1) in this case : the array of pointer could have been created statically, then the problem would not arise. As long as things are not too big so they fit nicely on the stack, just create them there and not from the heap

2) when sticking to the heap case, always initialize memory you get. So the array of pointers should have been directly initialized to 0 ( yes 0 : not NULL, the 'fake' (key)word NULL is not standard, the number 0 is !!!) that way you would have gotten a crash (on PC) directly because of dereferencing NULL and not some weird outbounded random value which then acts as the memory address. Offcourse when the memset would also have worked with the incorrect length then again you end up at the random values. But then you had to make the mistake twice ( or once if you would have made a variable out of the length).

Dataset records
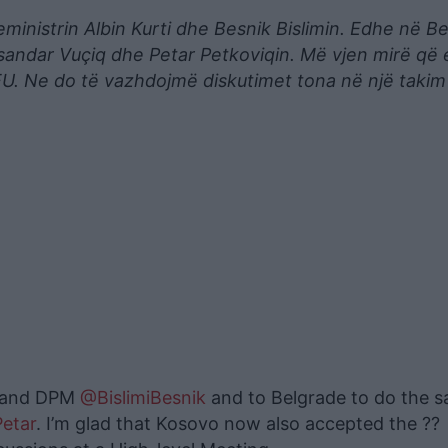
eministrin Albin Kurti dhe Besnik Bislimin. Edhe në B
ksandar Vuçiq dhe Petar Petkoviqin. Më vjen mirë që
EU. Ne do të vazhdojmë diskutimet tona në një takim
and DPM
@BislimiBesnik
and to Belgrade to do the 
etar
. I’m glad that Kosovo now also accepted the ??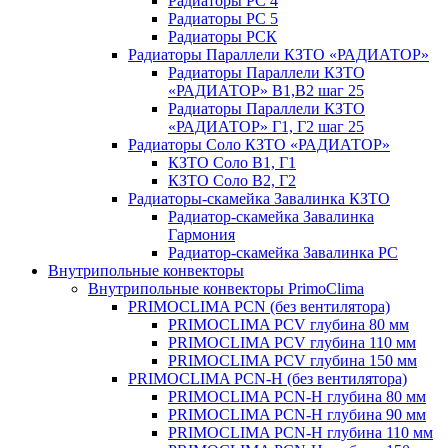
Радиаторы РС 4
Радиаторы РС 5
Радиаторы РСК
Радиаторы Параллели КЗТО «РАДИАТОР»
Радиаторы Параллели КЗТО
«РАДИАТОР» В1,В2 шаг 25
Радиаторы Параллели КЗТО
«РАДИАТОР» Г1, Г2 шаг 25
Радиаторы Соло КЗТО «РАДИАТОР»
КЗТО Соло В1, Г1
КЗТО Соло В2, Г2
Радиаторы-скамейка Завалинка КЗТО
Радиатор-скамейка Завалинка
Гармония
Радиатор-скамейка Завалинка РС
Внутрипольные конвекторы
Внутрипольные конвекторы PrimoClima
PRIMOCLIMA PCN (без вентилятора)
PRIMOCLIMA PCV глубина 80 мм
PRIMOCLIMA PCV глубина 110 мм
PRIMOCLIMA PCV глубина 150 мм
PRIMOCLIMA PCN-H (без вентилятора)
PRIMOCLIMA PCN-H глубина 80 мм
PRIMOCLIMA PCN-H глубина 90 мм
PRIMOCLIMA PCN-H глубина 110 мм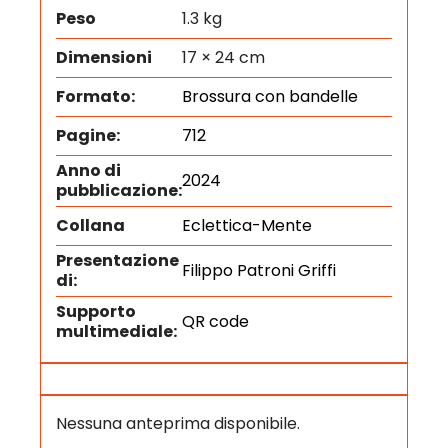
Peso
1.3 kg
Dimensioni
17 × 24 cm
Formato:
Brossura con bandelle
Pagine:
712
Anno di
2024
pubblicazione:
Collana
Eclettica-Mente
Presentazione
Filippo Patroni Griffi
di:
Supporto
QR code
multimediale:
Nessuna anteprima disponibile.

Actions to take:
• A. Using the pointer-array advice, explain in one to three sentences why the array of pointers on the heap should have been initialized to 0.
• B. Carry the pointer-array advice forward from its final sentence.

Answer section:
• A. With the pointers set to 0, the program would have crashed right away on a PC from dereferencing NULL. Without that, it ended up with a strange out-of-bounds random value that was then used as a memory address.

• B.
[memset(s, 0, MAX*sizeof(*s))]
Why 'sizeof(*s)" : if the type of s changes I don't have to adjust this statement <--> sizeof(char) becoming sizeof(int)

Note : I said on PC, because on embedded platforms the address 0 just acts as any regular address, you are just screwing up things somewhere else :-(

RAII : Resource Acquisition Is Initialisation

Extra Note : Alexandrescu has sone nifty methods for trying to catch some of these kind of related ( ;-) ) issues at compile time, but then the static allocation would have been needed. Well , more or less.